A l’écart des fastes du nid d’oiseau et des jeux olympiques, Voyage au centre de la Chine, écrit par Frédéric Bobin, l’ancien correspondant du journal Le Monde à Pékin (de 1998 à 2004), et publié chez Picquier (poche), brosse les portraits de Chinois « ordinaires », rencontrés dans des classes sociales et régions très diverses.
Au gré des rencontres et des atmosphères que l’auteur s’attache à décrire, apparaissent les paradoxes d’un pays communisto-capitaliste particulièrement schizophrène. Un fabricant de contrefaçons de Viagra se retourne contre l’Etat qui l’a sanctionné pour prouver sa bonne volonté au groupe multinational qui en détient le brevet. Dans certaines régions, la mythologie de Mao est religieusement entretenue en de véritables sanctuaires, pendant que se développent de nombreuses écoles de football où les jeunes lorgnent vers les grandes équipes occidentales, leurs modèles.
L’image de la Chine que cherche à donner Frédéric Bobin est souvent noire. L’amertume des citoyens omniprésente. Leur parole confisquée. Leur existence niée. Au quotidien, c’est le règne de la débrouille et des combines, pour survivre. Certaines anecdotes apparaissent tristement cocasses, comme le financement indirect d’une maison close par l’argent public, via le remboursement des passes des bureaucrates en tant que « repas d’affaires », ou l’instauration d’une « banque de vertu » par un comité de quartier, instrument de contrôle et compensation dérisoire aux carences de protection sociale, qui abandonnent à leur sort les plus fragilisés.
L’observateur français cherche à comprendre comment les embryons sporadiques de révolte restent contenus, par la répression et la peur, par fatalisme, mais aussi par la manière habile dont le pouvoir central exploite les catastrophes (les inondations, le SRAS) à des fins de propagande.
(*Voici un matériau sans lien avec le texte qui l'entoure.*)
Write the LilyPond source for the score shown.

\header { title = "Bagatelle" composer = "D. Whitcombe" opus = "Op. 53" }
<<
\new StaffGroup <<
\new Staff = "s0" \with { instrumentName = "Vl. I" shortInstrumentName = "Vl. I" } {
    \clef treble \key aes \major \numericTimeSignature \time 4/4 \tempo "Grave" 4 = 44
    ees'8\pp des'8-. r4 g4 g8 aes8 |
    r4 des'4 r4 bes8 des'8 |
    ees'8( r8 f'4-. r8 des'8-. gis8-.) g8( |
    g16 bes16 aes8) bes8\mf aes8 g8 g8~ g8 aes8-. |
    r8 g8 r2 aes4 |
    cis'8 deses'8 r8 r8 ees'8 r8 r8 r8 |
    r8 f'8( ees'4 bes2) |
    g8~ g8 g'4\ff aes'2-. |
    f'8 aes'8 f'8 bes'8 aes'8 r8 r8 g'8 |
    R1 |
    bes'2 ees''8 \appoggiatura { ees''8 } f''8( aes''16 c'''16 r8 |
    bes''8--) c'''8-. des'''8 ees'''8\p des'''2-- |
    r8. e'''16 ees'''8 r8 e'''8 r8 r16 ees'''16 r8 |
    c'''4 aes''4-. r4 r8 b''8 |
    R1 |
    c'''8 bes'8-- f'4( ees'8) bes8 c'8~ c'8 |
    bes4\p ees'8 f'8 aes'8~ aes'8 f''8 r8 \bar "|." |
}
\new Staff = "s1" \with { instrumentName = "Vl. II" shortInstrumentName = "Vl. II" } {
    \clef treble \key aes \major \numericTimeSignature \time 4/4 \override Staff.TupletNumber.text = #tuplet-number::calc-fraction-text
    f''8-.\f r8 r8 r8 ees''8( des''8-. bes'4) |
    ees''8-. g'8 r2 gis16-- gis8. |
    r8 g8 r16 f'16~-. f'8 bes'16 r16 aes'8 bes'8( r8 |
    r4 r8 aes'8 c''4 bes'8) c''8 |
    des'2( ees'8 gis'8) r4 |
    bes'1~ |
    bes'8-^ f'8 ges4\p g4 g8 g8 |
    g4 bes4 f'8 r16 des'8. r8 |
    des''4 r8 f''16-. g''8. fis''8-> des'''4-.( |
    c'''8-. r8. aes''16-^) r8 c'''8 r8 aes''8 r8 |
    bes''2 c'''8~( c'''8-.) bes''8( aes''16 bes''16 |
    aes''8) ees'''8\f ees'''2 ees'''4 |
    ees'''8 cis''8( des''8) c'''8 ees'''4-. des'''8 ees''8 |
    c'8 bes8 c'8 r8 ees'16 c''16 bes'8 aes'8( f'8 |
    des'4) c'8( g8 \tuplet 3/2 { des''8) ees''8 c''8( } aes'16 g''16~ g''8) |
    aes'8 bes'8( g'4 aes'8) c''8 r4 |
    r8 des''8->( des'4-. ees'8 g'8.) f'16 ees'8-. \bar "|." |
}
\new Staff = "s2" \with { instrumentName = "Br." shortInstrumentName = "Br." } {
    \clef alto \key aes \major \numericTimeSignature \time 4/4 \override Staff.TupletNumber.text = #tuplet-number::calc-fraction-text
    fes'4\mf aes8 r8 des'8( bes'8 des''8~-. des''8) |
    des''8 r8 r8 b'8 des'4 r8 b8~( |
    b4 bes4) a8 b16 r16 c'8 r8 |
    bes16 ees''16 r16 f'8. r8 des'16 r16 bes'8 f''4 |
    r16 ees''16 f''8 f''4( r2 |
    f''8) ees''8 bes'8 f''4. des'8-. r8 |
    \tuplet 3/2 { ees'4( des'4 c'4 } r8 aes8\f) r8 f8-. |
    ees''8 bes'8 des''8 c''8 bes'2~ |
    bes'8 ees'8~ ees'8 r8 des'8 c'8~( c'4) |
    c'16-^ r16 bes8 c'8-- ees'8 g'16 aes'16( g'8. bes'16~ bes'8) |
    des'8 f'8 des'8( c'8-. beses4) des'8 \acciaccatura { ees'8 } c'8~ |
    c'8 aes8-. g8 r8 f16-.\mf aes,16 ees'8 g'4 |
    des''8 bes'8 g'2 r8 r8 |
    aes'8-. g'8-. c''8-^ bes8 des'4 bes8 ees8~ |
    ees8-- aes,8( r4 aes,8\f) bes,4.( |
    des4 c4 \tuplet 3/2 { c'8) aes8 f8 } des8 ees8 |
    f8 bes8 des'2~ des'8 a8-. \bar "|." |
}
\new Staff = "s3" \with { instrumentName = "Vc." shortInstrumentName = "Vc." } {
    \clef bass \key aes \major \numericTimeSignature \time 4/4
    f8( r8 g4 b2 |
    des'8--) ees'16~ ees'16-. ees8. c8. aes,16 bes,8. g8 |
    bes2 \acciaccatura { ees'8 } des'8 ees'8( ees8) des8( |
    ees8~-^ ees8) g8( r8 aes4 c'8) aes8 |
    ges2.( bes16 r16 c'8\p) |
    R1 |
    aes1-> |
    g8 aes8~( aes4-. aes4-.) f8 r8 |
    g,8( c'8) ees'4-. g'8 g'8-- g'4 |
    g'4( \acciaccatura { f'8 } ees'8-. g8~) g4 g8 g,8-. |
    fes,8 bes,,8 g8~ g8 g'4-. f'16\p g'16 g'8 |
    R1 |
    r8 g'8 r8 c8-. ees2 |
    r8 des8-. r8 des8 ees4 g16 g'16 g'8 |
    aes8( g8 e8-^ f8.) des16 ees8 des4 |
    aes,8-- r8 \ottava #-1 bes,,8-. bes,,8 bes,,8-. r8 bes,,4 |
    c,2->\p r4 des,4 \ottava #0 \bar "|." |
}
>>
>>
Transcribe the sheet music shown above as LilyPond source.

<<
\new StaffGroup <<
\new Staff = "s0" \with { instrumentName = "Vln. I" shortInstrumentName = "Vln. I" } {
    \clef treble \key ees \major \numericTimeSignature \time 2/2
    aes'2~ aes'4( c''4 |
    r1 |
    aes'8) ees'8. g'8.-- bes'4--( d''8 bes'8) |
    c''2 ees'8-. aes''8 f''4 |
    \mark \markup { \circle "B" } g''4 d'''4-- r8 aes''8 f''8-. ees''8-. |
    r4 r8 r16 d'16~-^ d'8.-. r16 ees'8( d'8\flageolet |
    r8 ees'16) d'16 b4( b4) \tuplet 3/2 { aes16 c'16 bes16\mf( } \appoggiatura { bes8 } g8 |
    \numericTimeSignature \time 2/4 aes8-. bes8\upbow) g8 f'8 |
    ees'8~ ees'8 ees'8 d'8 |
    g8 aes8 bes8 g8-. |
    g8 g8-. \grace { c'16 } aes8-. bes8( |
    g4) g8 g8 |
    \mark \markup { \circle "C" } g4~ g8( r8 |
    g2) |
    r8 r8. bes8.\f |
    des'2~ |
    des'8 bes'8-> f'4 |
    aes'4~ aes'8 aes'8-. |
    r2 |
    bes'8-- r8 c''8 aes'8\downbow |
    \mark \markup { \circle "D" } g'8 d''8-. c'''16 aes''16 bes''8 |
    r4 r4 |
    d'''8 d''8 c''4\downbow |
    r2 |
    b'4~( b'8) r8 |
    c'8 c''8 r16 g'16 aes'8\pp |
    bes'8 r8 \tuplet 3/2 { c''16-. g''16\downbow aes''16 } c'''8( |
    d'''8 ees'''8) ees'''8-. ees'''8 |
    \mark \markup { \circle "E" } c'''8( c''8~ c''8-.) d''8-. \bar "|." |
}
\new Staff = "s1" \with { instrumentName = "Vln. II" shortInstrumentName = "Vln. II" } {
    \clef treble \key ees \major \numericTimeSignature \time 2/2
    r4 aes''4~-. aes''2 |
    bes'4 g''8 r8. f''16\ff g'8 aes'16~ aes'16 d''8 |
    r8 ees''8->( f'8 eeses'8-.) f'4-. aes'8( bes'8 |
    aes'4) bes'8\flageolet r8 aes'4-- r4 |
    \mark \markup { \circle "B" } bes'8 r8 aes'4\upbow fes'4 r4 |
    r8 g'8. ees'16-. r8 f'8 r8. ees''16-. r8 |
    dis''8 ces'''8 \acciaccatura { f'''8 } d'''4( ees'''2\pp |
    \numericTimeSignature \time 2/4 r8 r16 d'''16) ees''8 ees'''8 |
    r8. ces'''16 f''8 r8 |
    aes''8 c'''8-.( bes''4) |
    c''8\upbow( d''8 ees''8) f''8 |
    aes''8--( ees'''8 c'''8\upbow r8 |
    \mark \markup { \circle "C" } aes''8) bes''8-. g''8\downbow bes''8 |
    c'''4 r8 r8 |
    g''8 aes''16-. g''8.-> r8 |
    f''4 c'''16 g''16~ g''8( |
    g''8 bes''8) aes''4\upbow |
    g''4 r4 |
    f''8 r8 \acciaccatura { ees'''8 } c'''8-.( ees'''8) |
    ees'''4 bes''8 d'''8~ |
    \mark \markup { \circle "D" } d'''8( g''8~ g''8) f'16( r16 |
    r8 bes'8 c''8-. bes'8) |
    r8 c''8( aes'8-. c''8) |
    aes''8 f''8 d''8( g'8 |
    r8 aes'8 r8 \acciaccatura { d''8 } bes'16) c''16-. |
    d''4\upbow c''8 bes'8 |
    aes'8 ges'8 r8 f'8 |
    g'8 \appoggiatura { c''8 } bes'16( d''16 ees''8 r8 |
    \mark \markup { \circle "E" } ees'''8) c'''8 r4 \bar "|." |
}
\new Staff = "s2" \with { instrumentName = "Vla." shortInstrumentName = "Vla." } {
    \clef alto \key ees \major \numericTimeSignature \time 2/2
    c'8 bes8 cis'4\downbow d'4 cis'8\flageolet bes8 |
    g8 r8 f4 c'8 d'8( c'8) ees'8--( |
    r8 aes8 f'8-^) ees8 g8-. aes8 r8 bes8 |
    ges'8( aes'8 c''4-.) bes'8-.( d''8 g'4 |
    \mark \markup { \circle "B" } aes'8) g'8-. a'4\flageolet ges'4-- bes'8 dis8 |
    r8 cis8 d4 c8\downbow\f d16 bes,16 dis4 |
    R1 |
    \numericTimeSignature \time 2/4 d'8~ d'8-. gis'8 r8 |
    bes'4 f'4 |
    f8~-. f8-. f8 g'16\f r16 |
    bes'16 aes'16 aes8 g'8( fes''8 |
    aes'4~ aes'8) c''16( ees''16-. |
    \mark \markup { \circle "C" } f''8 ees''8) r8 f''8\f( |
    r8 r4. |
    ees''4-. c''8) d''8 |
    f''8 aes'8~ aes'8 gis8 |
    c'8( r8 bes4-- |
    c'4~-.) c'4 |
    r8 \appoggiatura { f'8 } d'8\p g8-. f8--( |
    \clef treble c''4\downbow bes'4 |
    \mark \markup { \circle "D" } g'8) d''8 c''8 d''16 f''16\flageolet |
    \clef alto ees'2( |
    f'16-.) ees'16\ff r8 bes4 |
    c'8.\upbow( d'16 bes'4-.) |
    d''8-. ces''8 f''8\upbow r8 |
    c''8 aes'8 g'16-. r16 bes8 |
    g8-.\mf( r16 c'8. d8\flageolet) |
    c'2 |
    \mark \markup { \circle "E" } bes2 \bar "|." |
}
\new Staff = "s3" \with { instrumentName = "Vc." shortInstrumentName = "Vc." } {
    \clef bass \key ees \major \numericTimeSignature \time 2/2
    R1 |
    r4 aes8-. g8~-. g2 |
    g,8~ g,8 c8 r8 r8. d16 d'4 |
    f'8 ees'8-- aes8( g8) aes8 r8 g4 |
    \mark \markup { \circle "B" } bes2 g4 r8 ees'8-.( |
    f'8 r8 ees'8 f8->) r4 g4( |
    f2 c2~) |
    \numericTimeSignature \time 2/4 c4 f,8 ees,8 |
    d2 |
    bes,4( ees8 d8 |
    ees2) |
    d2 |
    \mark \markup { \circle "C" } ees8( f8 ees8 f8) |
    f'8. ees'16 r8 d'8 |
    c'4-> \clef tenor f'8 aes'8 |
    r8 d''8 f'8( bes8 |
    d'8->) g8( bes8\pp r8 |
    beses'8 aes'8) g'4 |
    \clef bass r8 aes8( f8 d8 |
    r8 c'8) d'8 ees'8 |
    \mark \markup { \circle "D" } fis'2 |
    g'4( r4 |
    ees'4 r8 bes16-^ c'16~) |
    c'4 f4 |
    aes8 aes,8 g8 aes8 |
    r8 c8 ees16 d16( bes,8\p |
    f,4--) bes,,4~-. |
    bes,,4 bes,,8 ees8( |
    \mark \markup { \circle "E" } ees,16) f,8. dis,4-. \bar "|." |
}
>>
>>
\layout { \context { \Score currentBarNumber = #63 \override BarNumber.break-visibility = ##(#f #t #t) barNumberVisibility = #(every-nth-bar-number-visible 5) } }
Rien de tel que créer une union nationale contre le danger pour endormir les consciences.
Le mérite et la force de ce Voyage au centre de la Chine, c’est de rendre concret ce dont on a déjà plus ou moins déjà entendu parler au sujet de la Chine. Chaque personne rencontrée, c’est une histoire particulière, une situation incarnée, un cadre de vie planté à la manière d’un reportage, une petite parcelle de cet immense pays. Juxtaposés, ces portraits donnent un aperçu de la diversité et de la complexité chinoise, que l’on a du mal à appréhender vu de France. Cette mosaïque du désenchantement, pour émiettée qu’elle soit, montre au grand jour le douloureux revers du miracle économique chinois.